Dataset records
#####

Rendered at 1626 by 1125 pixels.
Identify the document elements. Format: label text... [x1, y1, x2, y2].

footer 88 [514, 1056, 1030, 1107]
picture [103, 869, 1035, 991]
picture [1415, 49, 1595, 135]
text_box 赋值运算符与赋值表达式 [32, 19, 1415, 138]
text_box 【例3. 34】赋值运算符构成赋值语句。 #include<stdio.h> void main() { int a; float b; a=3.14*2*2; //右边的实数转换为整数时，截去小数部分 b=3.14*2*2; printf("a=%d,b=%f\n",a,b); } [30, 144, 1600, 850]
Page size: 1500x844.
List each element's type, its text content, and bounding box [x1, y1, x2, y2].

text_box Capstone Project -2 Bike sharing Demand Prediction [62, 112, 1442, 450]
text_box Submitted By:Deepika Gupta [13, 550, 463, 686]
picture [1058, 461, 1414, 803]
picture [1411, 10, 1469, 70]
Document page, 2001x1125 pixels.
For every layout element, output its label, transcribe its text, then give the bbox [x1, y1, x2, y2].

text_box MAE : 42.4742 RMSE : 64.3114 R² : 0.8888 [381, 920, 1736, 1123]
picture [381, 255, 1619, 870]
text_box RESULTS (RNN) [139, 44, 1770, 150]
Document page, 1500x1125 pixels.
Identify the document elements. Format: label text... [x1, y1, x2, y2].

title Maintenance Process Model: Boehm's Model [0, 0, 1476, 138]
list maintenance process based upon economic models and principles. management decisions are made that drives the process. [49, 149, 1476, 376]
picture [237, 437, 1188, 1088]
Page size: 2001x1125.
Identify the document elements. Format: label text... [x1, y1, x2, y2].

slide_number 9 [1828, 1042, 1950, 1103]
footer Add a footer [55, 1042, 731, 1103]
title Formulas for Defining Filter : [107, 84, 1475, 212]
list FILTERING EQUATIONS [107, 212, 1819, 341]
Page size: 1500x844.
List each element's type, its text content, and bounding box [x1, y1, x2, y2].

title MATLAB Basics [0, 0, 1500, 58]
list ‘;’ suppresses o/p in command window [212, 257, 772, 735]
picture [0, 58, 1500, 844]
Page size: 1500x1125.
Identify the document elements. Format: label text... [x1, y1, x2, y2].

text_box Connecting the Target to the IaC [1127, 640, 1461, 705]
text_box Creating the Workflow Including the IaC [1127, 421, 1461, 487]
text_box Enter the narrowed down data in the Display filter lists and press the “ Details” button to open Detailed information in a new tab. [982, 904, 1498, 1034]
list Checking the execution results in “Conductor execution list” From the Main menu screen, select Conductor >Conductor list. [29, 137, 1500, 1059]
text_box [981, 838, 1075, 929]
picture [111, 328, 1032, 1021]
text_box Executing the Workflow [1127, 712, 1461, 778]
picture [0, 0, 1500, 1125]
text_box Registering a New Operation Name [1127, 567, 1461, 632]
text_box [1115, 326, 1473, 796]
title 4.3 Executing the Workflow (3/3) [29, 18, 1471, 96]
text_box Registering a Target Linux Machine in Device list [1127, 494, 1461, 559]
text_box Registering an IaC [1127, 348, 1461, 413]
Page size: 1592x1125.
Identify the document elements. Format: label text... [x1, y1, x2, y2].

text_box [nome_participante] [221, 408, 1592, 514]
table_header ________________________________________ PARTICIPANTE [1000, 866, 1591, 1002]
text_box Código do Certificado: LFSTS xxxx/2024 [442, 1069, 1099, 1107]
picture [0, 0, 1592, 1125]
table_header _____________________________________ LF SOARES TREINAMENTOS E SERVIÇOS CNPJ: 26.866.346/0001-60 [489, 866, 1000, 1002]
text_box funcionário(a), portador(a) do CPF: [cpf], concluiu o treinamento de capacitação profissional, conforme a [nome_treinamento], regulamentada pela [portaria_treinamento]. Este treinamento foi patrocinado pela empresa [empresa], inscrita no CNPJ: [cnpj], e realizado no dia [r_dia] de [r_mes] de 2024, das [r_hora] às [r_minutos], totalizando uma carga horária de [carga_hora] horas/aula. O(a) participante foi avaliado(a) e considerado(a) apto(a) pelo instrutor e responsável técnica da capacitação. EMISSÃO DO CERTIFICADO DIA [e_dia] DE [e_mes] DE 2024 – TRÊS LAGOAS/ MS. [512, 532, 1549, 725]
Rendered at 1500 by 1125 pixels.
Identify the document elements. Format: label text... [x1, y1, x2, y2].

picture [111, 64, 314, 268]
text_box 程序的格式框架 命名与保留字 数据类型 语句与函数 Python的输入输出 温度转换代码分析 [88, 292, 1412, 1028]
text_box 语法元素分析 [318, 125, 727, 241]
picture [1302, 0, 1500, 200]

#####

Your task is to copy every record exactly.

Rendered at 1626 by 1125 pixels.
Identify the document elements. Format: label text... [x1, y1, x2, y2].

footer 88 [514, 1056, 1030, 1107]
picture [103, 869, 1035, 991]
picture [1415, 49, 1595, 135]
text_box 赋值运算符与赋值表达式 [32, 19, 1415, 138]
text_box 【例3. 34】赋值运算符构成赋值语句。 #include<stdio.h> void main() { int a; float b; a=3.14*2*2; //右边的实数转换为整数时，截去小数部分 b=3.14*2*2; printf("a=%d,b=%f\n",a,b); } [30, 144, 1600, 850]
Page size: 1500x844.
List each element's type, its text content, and bounding box [x1, y1, x2, y2].

text_box Capstone Project -2 Bike sharing Demand Prediction [62, 112, 1442, 450]
text_box Submitted By:Deepika Gupta [13, 550, 463, 686]
picture [1058, 461, 1414, 803]
picture [1411, 10, 1469, 70]
Document page, 2001x1125 pixels.
For every layout element, output its label, transcribe its text, then give the bbox [x1, y1, x2, y2].

text_box MAE : 42.4742 RMSE : 64.3114 R² : 0.8888 [381, 920, 1736, 1123]
picture [381, 255, 1619, 870]
text_box RESULTS (RNN) [139, 44, 1770, 150]
Document page, 1500x1125 pixels.
Identify the document elements. Format: label text... [x1, y1, x2, y2].

title Maintenance Process Model: Boehm's Model [0, 0, 1476, 138]
list maintenance process based upon economic models and principles. management decisions are made that drives the process. [49, 149, 1476, 376]
picture [237, 437, 1188, 1088]
Page size: 2001x1125.
Identify the document elements. Format: label text... [x1, y1, x2, y2].

slide_number 9 [1828, 1042, 1950, 1103]
footer Add a footer [55, 1042, 731, 1103]
title Formulas for Defining Filter : [107, 84, 1475, 212]
list FILTERING EQUATIONS [107, 212, 1819, 341]
Page size: 1500x844.
List each element's type, its text content, and bounding box [x1, y1, x2, y2].

title MATLAB Basics [0, 0, 1500, 58]
list ‘;’ suppresses o/p in command window [212, 257, 772, 735]
picture [0, 58, 1500, 844]
Page size: 1500x1125.
Identify the document elements. Format: label text... [x1, y1, x2, y2].

text_box Connecting the Target to the IaC [1127, 640, 1461, 705]
text_box Creating the Workflow Including the IaC [1127, 421, 1461, 487]
text_box Enter the narrowed down data in the Display filter lists and press the “ Details” button to open Detailed information in a new tab. [982, 904, 1498, 1034]
list Checking the execution results in “Conductor execution list” From the Main menu screen, select Conductor >Conductor list. [29, 137, 1500, 1059]
text_box [981, 838, 1075, 929]
picture [111, 328, 1032, 1021]
text_box Executing the Workflow [1127, 712, 1461, 778]
picture [0, 0, 1500, 1125]
text_box Registering a New Operation Name [1127, 567, 1461, 632]
text_box [1115, 326, 1473, 796]
title 4.3 Executing the Workflow (3/3) [29, 18, 1471, 96]
text_box Registering a Target Linux Machine in Device list [1127, 494, 1461, 559]
text_box Registering an IaC [1127, 348, 1461, 413]
Page size: 1592x1125.
Identify the document elements. Format: label text... [x1, y1, x2, y2].

text_box [nome_participante] [221, 408, 1592, 514]
table_header ________________________________________ PARTICIPANTE [1000, 866, 1591, 1002]
text_box Código do Certificado: LFSTS xxxx/2024 [442, 1069, 1099, 1107]
picture [0, 0, 1592, 1125]
table_header _____________________________________ LF SOARES TREINAMENTOS E SERVIÇOS CNPJ: 26.866.346/0001-60 [489, 866, 1000, 1002]
text_box funcionário(a), portador(a) do CPF: [cpf], concluiu o treinamento de capacitação profissional, conforme a [nome_treinamento], regulamentada pela [portaria_treinamento]. Este treinamento foi patrocinado pela empresa [empresa], inscrita no CNPJ: [cnpj], e realizado no dia [r_dia] de [r_mes] de 2024, das [r_hora] às [r_minutos], totalizando uma carga horária de [carga_hora] horas/aula. O(a) participante foi avaliado(a) e considerado(a) apto(a) pelo instrutor e responsável técnica da capacitação. EMISSÃO DO CERTIFICADO DIA [e_dia] DE [e_mes] DE 2024 – TRÊS LAGOAS/ MS. [512, 532, 1549, 725]
Rendered at 1500 by 1125 pixels.
Identify the document elements. Format: label text... [x1, y1, x2, y2].

picture [111, 64, 314, 268]
text_box 程序的格式框架 命名与保留字 数据类型 语句与函数 Python的输入输出 温度转换代码分析 [88, 292, 1412, 1028]
text_box 语法元素分析 [318, 125, 727, 241]
picture [1302, 0, 1500, 200]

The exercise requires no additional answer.